Task details: Set down every line of text in the items below, word for word and in the same order, and leave out the pictures.

Input data:
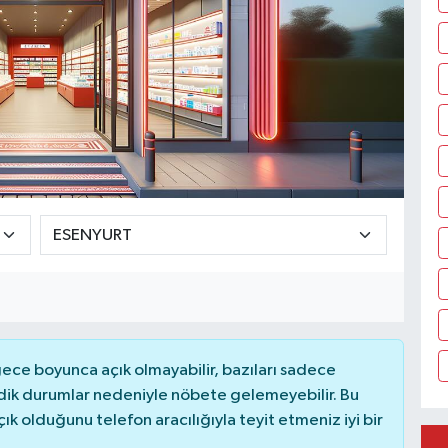
ce boyunca açık olmayabilir, bazıları sadece
dik durumlar nedeniyle nöbete gelemeyebilir. Bu
 olduğunu telefon aracılığıyla teyit etmeniz iyi bir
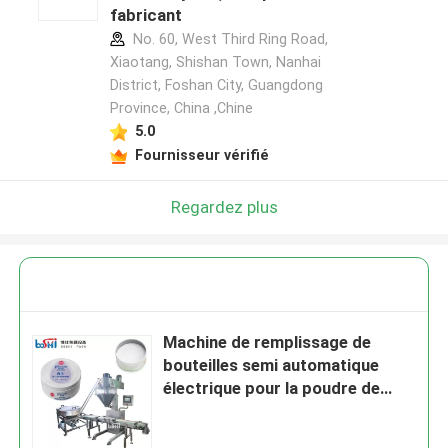
fabricant
No. 60, West Third Ring Road,
Xiaotang, Shishan Town, Nanhai
District, Foshan City, Guangdong
Province, China ,Chine
5.0
Fournisseur vérifié
Regardez plus
Machine de remplissage de
bouteilles semi automatique
électrique pour la poudre de
maquillage de poudre de bébé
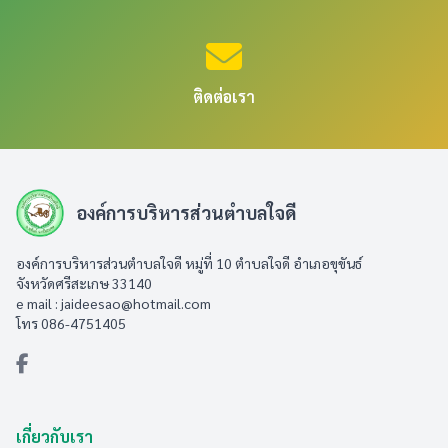
ติดต่อเรา
องค์การบริหารส่วนตำบลใจดี
องค์การบริหารส่วนตำบลใจดี หมู่ที่ 10 ตำบลใจดี อำเภอขุขันธ์
จังหวัดศรีสะเกษ 33140
e mail :
jaideesao@hotmail.com
โทร 086-4751405
เกี่ยวกับเรา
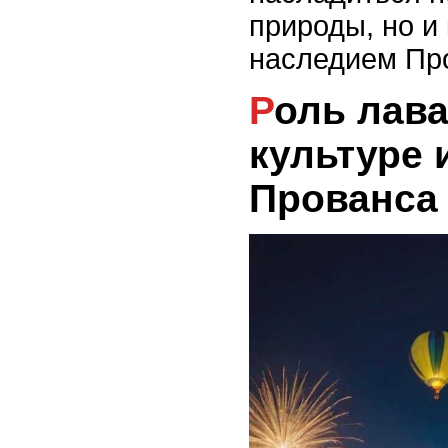
природы, но и
наследием Пр
Роль лаванды в
культуре 
Прованса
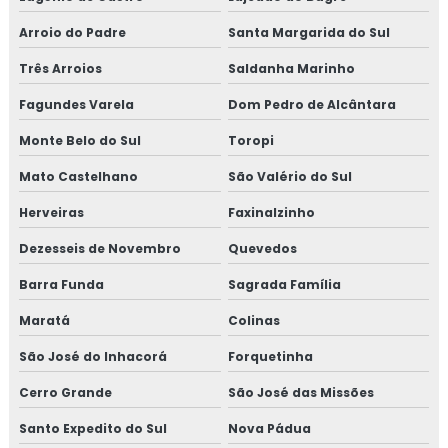
Arroio do Padre
Santa Margarida do Sul
Três Arroios
Saldanha Marinho
Fagundes Varela
Dom Pedro de Alcântara
Monte Belo do Sul
Toropi
Mato Castelhano
São Valério do Sul
Herveiras
Faxinalzinho
Dezesseis de Novembro
Quevedos
Barra Funda
Sagrada Família
Maratá
Colinas
São José do Inhacorá
Forquetinha
Cerro Grande
São José das Missões
Santo Expedito do Sul
Nova Pádua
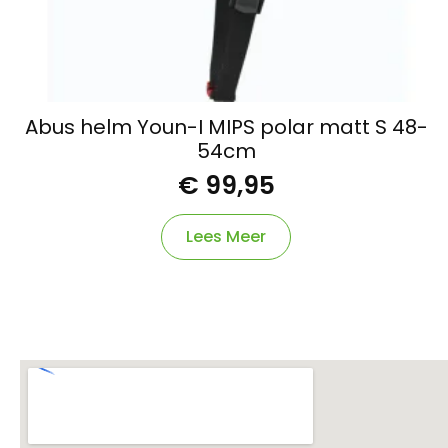
Abus helm Youn-I MIPS polar matt S 48-
54cm
€
99,95
Lees Meer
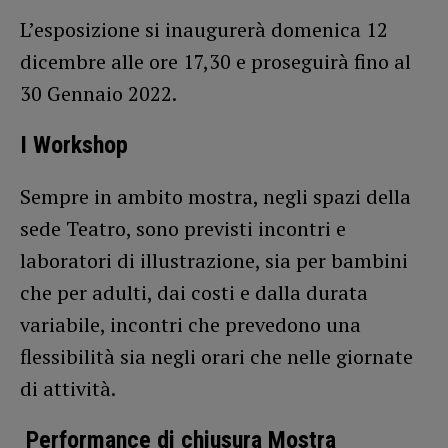
L’esposizione si inaugurerà domenica 12
dicembre alle ore 17,30 e proseguirà fino al
30 Gennaio 2022.
I Workshop
Sempre in ambito mostra, negli spazi della
sede Teatro, sono previsti incontri e
laboratori di illustrazione, sia per bambini
che per adulti, dai costi e dalla durata
variabile, incontri che prevedono una
flessibilità sia negli orari che nelle giornate
di attività.
Performance di chiusura Mostra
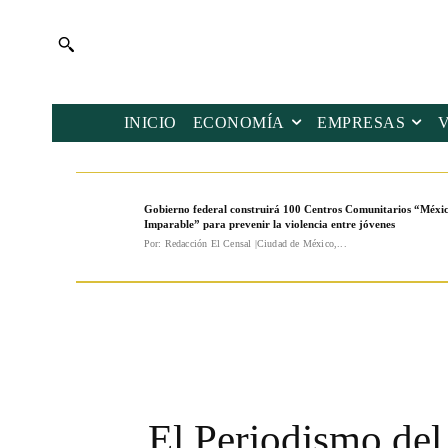
INICIO
ECONOMÍA
EMPRESAS
Gobierno federal construirá 100 Centros Comunitarios “Méxi
Imparable” para prevenir la violencia entre jóvenes
Por: Redacción El Censal |Ciudad de México,...
El Periodismo del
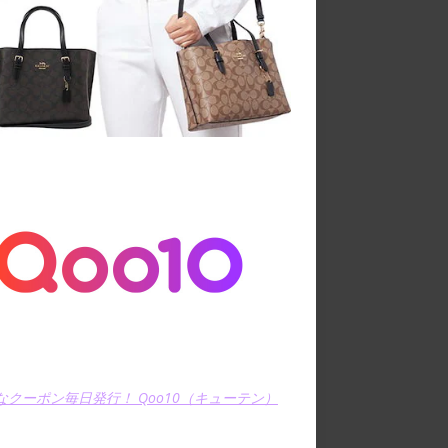
なクーポン毎日発行！ Qoo10（キューテン）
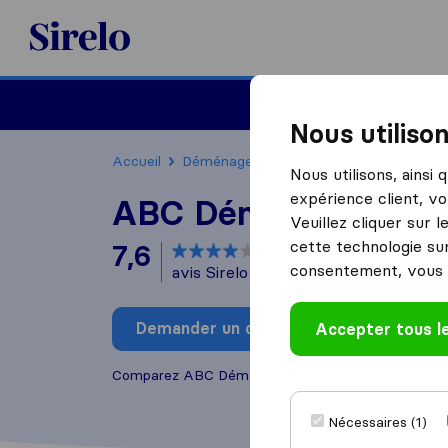
Sirelo.fr
Déménager en France
Nous utiliso
Accueil
Déménageurs France
Déménageurs G
Nous utilisons, ainsi
expérience client, vo
ABC Déméfrance
Veuillez cliquer sur 
cette technologie sur
7,6
basé sur
138
consentement, vous 
avis Sirelo et Google
i
Demander un devis
Accepter tous l
Rédiger
Comparez ABC Déméfrance avec d'autres
démén
Nécessaires (1)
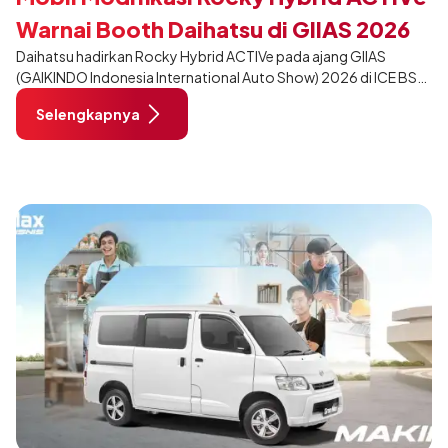
Warnai Booth Daihatsu di GIIAS 2026
Daihatsu hadirkan Rocky Hybrid ACTIVe pada ajang GIIAS
(GAIKINDO Indonesia International Auto Show) 2026 di ICE BSD
City, Tangerang. Terdapat 2 unit Rocky Hybrid yang
Selengkapnya
dimodifikasi untuk menghadirkan sarana inspirasi bagi
pengunjung mendukung gaya hidup yang aktif.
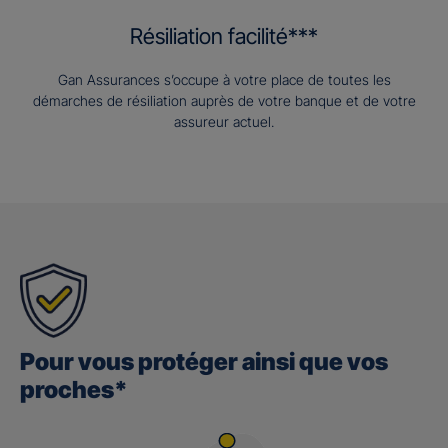
Résiliation facilité***
Gan Assurances s’occupe à votre place de toutes les
démarches de résiliation auprès de votre banque et de votre
assureur actuel.
Pour vous protéger ainsi que vos
proches*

Task solution:
ce boyunca açık olmayabilir, bazıları sadece
dik durumlar nedeniyle nöbete gelemeyebilir. Bu
 olduğunu telefon aracılığıyla teyit etmeniz iyi bir
fabricant
No. 60, West Third Ring Road,
Xiaotang, Shishan Town, Nanhai
District, Foshan City, Guangdong
Province, China ,Chine
5.0
Fournisseur vérifié
Regardez plus
Machine de remplissage de
bouteilles semi automatique
électrique pour la poudre de
maquillage de poudre de bébé
ติดต่อเรา
องค์การบริหารส่วนตำบลใจดี
องค์การบริหารส่วนตำบลใจดี หมู่ที่ 10 ตำบลใจดี อำเภอขุขันธ์
จังหวัดศรีสะเกษ 33140
e mail :
jaideesao@hotmail.com
โทร 086-4751405
เกี่ยวกับเรา
природы, но и
наследием Пр
Роль лаванды в
культуре 
Прованса
Arroio do Padre
Santa Margarida do Sul
Três Arroios
Saldanha Marinho
Fagundes Varela
Dom Pedro de Alcântara
Monte Belo do Sul
Toropi
Mato Castelhano
São Valério do Sul
Herveiras
Faxinalzinho
Dezesseis de Novembro
Quevedos
Barra Funda
Sagrada Família
Maratá
Colinas
São José do Inhacorá
Forquetinha
Cerro Grande
São José das Missões
Santo Expedito do Sul
Nova Pádua
Abus helm Youn-I MIPS polar matt S 48-
54cm
€
99,95
Lees Meer
L’esposizione si inaugurerà domenica 12
dicembre alle ore 17,30 e proseguirà fino al
30 Gennaio 2022.
I Workshop
Sempre in ambito mostra, negli spazi della
sede Teatro, sono previsti incontri e
laboratori di illustrazione, sia per bambini
che per adulti, dai costi e dalla durata
variabile, incontri che prevedono una
flessibilità sia negli orari che nelle giornate
di attività.
Performance di chiusura Mostra
INICIO
ECONOMÍA
EMPRESAS
Gobierno federal construirá 100 Centros Comunitarios “Méxi
Imparable” para prevenir la violencia entre jóvenes
Por: Redacción El Censal |Ciudad de México,...
El Periodismo del
なクーポン毎日発行！ Qoo10（キューテン）
Sirelo.fr
Déménager en France
Nous utiliso
Accueil
Déménageurs France
Déménageurs G
Nous utilisons, ainsi
expérience client, vo
ABC Déméfrance
Veuillez cliquer sur 
cette technologie sur
7,6
basé sur
138
consentement, vous 
avis Sirelo et Google
i
Demander un devis
Accepter tous l
Rédiger
Comparez ABC Déméfrance avec d'autres
démén
Nécessaires (1)
Warnai Booth Daihatsu di GIIAS 2026
Daihatsu hadirkan Rocky Hybrid ACTIVe pada ajang GIIAS
(GAIKINDO Indonesia International Auto Show) 2026 di ICE BSD
City, Tangerang. Terdapat 2 unit Rocky Hybrid yang
Selengkapnya
dimodifikasi untuk menghadirkan sarana inspirasi bagi
pengunjung mendukung gaya hidup yang aktif.
Résiliation facilité***
Gan Assurances s’occupe à votre place de toutes les
démarches de résiliation auprès de votre banque et de votre
assureur actuel.
Pour vous protéger ainsi que vos
proches*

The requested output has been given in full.